Exercise directions. From the article below on 3M and DuPont's stain-repellent chemicals, quote the passage word for word, starting with "Scientists at the" and going on through "other household goods.".

Text shown.
•••••
Read the full article by Michael Hawthorne (The Chicago Tribune)
“When 3M announced in 2000 it would stop making the chemical backbone of its Scotchgard stain repellent, executives at the global conglomerate vowed they were striving to become more environmentally friendly.
Scientists at the Minnesota-based company had found the Scotchgard compound accumulates in human blood and sticks around in the environment, 3M said at the time. So does a related chemical the company sold to DuPont to make Teflon, another widely used stain- and stick-resistant product used in cookware, clothing and other household goods.
3M and DuPont later introduced new formulas the companies said had none of the problems of the original ones. But behind the scenes their own studies showed the replacements are just as dangerous, if not more so, than the Scotchgard and Teflon chemicals 3M pioneered after World War II.
As the hazards became more widely understood, both companies have faced an avalanche of lawsuits targeting per- and polyfluoroalkyl substances, also known as PFAS or forever chemicals. Government regulators in the United States and Europe, who have allowed 3M and DuPont to make PFAS for decades with virtually no oversight, also began to take notice.
•••••
Supplied material.
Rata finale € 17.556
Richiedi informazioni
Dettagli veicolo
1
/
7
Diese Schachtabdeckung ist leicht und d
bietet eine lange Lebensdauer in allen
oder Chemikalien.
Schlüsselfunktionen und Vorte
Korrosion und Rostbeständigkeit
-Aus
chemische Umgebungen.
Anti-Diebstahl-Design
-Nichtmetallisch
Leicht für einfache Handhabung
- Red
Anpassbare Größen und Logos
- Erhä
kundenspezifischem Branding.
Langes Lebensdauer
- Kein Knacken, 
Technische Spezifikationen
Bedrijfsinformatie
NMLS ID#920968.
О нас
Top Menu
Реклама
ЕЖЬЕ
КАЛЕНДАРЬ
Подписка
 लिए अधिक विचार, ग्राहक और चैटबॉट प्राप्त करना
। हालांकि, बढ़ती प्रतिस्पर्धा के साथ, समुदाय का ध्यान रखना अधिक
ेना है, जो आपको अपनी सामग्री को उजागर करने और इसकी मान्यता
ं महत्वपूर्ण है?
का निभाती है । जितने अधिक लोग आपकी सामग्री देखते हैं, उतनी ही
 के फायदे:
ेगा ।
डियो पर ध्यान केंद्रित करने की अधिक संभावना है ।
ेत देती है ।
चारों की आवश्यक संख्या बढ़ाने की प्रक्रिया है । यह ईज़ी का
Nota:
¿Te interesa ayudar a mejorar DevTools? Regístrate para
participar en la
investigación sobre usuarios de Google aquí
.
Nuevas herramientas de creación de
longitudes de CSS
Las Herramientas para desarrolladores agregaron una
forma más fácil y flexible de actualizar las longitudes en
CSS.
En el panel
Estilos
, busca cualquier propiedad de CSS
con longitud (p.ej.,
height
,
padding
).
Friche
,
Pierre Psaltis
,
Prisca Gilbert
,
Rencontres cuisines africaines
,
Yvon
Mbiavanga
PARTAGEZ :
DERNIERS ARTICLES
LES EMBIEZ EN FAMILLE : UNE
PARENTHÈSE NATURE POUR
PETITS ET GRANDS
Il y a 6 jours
•••••
Exercise answer.
Scientists at the Minnesota-based company had found the Scotchgard compound accumulates in human blood and sticks around in the environment, 3M said at the time. So does a related chemical the company sold to DuPont to make Teflon, another widely used stain- and stick-resistant product used in cookware, clothing and other household goods.